12 Eylül darbesine ilişkin dönemin Genelkurmay Başkanı ve 7. Cumhurbaşkanı Kenan Evren ile dönemin Hava Kuvvetleri Komutanı Orgeneral Tahsin Şahinkaya hakkındaki dava, Yargıtay 16. Ceza Dairesinin sanıklar hakkında verilen hükmü usul yönünden bozmasının ardından Ankara 10. Ağır Ceza Mahkemesinde yeniden görülmeye başlandı.
Duruşmaya davanın bazı müdahilleri ve avukatları ile mülga Başbakanlık yerine Cumhurbaşkanlığı, TBMM, DİSK, Muğla Barosu ve 68'liler Derneğinin de arasında bulunduğu müdahil tüzel kişiliklerin avukatları katıldı.
Ölen sanıkların mirasçılarının avukatlarının bulunmadığı duruşmada hazır bulunanların tutanağa geçirilmesinin ardından usul tartışmaları yaşandı.
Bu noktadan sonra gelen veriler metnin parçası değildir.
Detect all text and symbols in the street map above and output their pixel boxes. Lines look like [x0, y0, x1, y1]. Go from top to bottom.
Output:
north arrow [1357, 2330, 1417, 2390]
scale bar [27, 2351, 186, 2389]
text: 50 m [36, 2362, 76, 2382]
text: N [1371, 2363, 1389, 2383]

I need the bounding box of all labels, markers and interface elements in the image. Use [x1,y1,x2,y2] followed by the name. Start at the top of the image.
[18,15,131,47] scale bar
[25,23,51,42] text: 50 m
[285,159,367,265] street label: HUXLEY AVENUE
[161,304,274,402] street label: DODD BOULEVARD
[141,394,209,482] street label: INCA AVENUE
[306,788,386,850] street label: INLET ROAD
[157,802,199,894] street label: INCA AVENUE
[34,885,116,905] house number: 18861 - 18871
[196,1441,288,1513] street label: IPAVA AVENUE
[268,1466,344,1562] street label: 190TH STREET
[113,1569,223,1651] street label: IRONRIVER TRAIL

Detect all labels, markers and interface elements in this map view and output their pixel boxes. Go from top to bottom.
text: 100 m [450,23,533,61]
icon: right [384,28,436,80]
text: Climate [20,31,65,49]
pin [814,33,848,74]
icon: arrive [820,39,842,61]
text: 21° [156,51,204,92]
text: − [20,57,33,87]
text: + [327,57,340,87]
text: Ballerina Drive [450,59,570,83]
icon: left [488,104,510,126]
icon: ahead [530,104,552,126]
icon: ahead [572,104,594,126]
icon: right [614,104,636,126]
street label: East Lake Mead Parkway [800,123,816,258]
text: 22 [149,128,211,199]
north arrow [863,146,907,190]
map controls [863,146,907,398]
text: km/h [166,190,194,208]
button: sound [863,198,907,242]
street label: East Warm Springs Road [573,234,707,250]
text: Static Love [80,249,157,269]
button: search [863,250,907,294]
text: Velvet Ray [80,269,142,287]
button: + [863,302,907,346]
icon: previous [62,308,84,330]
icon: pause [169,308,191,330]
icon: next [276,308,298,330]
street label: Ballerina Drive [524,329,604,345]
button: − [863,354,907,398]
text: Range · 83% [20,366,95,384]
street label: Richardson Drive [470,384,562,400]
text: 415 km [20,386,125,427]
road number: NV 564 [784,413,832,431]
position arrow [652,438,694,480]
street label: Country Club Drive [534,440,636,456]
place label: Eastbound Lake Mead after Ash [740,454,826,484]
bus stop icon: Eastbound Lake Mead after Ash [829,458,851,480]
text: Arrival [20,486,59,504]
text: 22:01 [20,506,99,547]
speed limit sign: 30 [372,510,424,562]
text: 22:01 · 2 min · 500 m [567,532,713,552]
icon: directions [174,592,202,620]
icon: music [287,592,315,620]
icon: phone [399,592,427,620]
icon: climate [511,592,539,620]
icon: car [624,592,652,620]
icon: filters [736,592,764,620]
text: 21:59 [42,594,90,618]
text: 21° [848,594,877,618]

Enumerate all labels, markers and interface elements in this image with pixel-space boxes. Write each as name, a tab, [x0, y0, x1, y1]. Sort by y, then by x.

Müdahil avukatlardan Ömer Kavili, dosyaya giren belgelerin duruşmada okunmasını istedi. "12 Eylül darbecilerinin, darbe yapmak için ortamın ısınmasını bekledikleri en önemli olayın 1 Mayıs 1977'de yaşandığını" ifade eden Kavili, buna ilişkin belgenin dosyaya kazandırılmasını talep etti.
Müdahil Muğla Barosu avukatı Senih Özay, mahkeme heyetinde dördüncü hakim görevlendirilmesini talep etti. Ahmet Türk'ün de aralarında bulunduğu bazı müdahillerin avukatı Öztürk Türkdoğan ise duruşmanın görüntülü olarak kaydedilmesini istedi.
Mahkeme heyeti, cumhuriyet savcısın da görüşü doğrultusunda taleplerin reddine karar vererek, taraflara bozma ilamına uyulup uyulmamasına ilişkin görüşlerini sordu.
Avukat Senih Özay, mahkemenin kararında direnmesini istedi.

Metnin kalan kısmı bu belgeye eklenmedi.